Chute du Mur : Les propos de Leila Shahid au Sénat
A l'occasion de son hors-série publié pour les 30 ans de la chute du mur de Berlin, l'hebdomadaire indépendant Politis à organisé au Palais du Luxembourg, le 25 Octobre 2019, une conférence-débat. Entre nostalgie d'un passé révolu et désillusions géopolitiques sur le temps présent, plusieurs personnalités se sont succédé pour traiter du sujet.
La « grande illusion », thème phare du colloque pose plusieurs questions : Qu'a-t-on appris de l'histoire passée ? Existe-t-il des liens entre l'histoire passée ici et les conflits d'ailleurs ? Pour le journaliste Denis Sieffert, cette « après-midi d'espoir permet d'explorer des événements socio-historiques qui, impliquant nos affects, bousculent notre cadre de pensée ».
Le mur symbolise la peur de l'autre, les inégalités sociales et s'il est bien tombé, la déviance ambiante, elle, reste d'actualité. Pour la sénatrice Esther Benbassa, qui a introduit le colloque, il est important de ne pas tomber dans certaines dérives du passé ; « En ces temps difficiles, je soutiens la cause de nos concitoyens issus de l'islam et de l'immigration : je suis historienne, je suis juive et je n'oublie pas qui je suis ».
Selon l'économiste Pierre Khalfa, le monde est en proie à une crise socio-révolutionnaire résultant d'une défaite idéologique majeure dont nous ne sommes toujours pas sortis. Les symptômes de cette crise, pour l'historien Dominique Vidal s'expriment à travers la montée des nationalismes et des mouvements identitaires. Cet essor trouve ses racines au vu de la mondialisation libérale, de la réticence des politiques à prendre en charge les questions sociétales et de la remise en cause des libertés fondamentales.
Leila Shahid, ancienne ambassadrice de Palestine auprès de l'Union européenne s'exprime à ce sujet : « dans ce monde unipolaire, on nous avait promis un nouvel ordre mondial mais c'est un nouveau désordre mondial ». Le même combat toujours, pour les droits, pour la liberté, pour la dignité des peuples à disposer d'eux-mêmes n'est pas sans rappeler les printemps arabes de 2011 dont les manifestations se poursuivent encore aujourd'hui en 2019. L'intervenante est revenue sur la situation géopolitique actuelle dans le monde arabe avec les mouvements de protestation de ces derniers mois. Que l'on parle de ''hirak'' (mouvement) en Algérie, de ''Intifadha'' (se relever) au Liban et de ''thawra'' (révolution) au Soudan, ceci témoigne d'une volonté des peuples « de renouveler leurs propres destins ». Elle y voit là « quelque chose de très rassurant sur l'état de la santé mentale, intellectuelle, conceptuelle et démocratique de ces sociétés où a lieu le réveil ».

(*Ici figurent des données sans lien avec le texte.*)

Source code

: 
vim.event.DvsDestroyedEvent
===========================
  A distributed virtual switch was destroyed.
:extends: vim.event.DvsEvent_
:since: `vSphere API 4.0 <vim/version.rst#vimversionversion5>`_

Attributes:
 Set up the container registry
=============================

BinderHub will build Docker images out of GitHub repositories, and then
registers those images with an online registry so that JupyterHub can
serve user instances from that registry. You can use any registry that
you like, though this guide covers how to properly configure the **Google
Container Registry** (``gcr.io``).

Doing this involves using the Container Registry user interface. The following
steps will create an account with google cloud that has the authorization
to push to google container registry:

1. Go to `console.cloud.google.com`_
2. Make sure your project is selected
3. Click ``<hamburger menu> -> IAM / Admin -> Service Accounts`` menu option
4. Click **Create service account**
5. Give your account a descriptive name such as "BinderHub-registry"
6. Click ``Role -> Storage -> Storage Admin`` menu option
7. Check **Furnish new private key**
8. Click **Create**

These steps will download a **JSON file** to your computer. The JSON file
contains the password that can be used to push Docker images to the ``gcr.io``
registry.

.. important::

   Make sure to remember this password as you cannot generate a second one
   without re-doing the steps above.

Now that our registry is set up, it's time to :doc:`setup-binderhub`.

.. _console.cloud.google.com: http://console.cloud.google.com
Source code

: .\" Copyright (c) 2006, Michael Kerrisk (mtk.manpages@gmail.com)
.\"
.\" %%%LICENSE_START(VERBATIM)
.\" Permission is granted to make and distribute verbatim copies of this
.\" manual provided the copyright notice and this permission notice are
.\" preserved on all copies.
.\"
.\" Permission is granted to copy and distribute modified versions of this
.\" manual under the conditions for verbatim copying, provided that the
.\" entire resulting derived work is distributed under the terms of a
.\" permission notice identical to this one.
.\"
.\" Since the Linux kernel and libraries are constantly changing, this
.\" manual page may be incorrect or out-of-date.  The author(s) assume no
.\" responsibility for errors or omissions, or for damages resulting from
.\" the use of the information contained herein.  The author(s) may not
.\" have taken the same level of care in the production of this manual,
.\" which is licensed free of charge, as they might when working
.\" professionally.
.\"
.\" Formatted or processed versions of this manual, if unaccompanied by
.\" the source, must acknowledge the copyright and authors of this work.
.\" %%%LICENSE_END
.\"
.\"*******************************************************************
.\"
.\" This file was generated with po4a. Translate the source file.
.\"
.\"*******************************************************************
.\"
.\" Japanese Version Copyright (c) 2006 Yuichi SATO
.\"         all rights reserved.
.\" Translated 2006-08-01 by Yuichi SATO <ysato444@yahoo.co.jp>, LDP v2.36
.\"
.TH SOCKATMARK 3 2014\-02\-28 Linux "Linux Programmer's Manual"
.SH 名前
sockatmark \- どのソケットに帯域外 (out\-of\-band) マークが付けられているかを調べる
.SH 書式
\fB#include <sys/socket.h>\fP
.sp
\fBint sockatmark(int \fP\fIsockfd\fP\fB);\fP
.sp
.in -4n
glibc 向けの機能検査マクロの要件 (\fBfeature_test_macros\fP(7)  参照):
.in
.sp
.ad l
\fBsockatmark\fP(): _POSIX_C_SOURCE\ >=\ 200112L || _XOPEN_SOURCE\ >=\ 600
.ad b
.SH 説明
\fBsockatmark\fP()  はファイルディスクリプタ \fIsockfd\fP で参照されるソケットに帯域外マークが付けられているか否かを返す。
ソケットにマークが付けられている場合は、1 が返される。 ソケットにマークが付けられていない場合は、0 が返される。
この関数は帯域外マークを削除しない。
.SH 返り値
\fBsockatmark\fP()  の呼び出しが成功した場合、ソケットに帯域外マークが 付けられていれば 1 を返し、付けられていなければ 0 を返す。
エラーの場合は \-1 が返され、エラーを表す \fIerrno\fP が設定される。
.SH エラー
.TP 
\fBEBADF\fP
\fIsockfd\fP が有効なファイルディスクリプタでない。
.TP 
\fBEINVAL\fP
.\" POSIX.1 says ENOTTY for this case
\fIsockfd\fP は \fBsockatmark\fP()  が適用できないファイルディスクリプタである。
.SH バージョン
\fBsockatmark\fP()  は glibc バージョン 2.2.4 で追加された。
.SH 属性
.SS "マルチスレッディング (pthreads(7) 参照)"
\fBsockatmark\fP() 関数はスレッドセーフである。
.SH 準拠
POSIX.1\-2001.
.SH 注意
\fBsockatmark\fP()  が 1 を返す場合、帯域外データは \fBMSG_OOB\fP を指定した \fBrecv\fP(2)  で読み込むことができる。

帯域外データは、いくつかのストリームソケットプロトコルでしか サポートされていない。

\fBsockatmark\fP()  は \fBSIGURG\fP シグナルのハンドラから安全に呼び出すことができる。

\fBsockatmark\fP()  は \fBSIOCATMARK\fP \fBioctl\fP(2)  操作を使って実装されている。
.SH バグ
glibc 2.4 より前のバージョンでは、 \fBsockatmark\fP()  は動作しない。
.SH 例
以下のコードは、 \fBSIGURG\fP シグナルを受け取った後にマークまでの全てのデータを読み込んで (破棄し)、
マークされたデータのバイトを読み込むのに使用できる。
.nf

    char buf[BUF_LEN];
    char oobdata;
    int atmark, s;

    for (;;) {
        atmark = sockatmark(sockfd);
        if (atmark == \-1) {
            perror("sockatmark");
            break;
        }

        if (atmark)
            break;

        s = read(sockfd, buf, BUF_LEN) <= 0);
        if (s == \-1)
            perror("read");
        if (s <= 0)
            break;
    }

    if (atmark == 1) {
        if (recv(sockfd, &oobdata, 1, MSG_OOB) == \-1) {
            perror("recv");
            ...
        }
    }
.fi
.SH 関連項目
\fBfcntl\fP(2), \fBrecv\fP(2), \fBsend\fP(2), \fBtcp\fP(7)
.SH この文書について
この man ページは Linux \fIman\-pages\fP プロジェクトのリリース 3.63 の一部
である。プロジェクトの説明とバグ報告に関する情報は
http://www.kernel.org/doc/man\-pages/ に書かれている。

Ces mouvements de protestation témoignent d'une unité en marche réunissant tous les citoyens, comme le démontre le cas libanais : « Ce mouvement est très beau parce que pour la première fois, il n'y a plus d'obsessions identitaires et nationales. Ces jeunes qui manifestent, dansent et chantent ensemble, ne veulent plus entendre parler des questions d'identité. Ils sont avant tout citoyens, unis et solidaires, avec des revendications sociales, politiques, écologiques très précises. Ils veulent avant tout que leur dignité et leurs droits soient respectés. » Les mouvements de ces derniers mois en Algérie, au Liban et au Soudan marquent selon Leila Shahid « un tournant historique ». Mais, « que fera le reste du monde ? » C'est la grande question à se poser.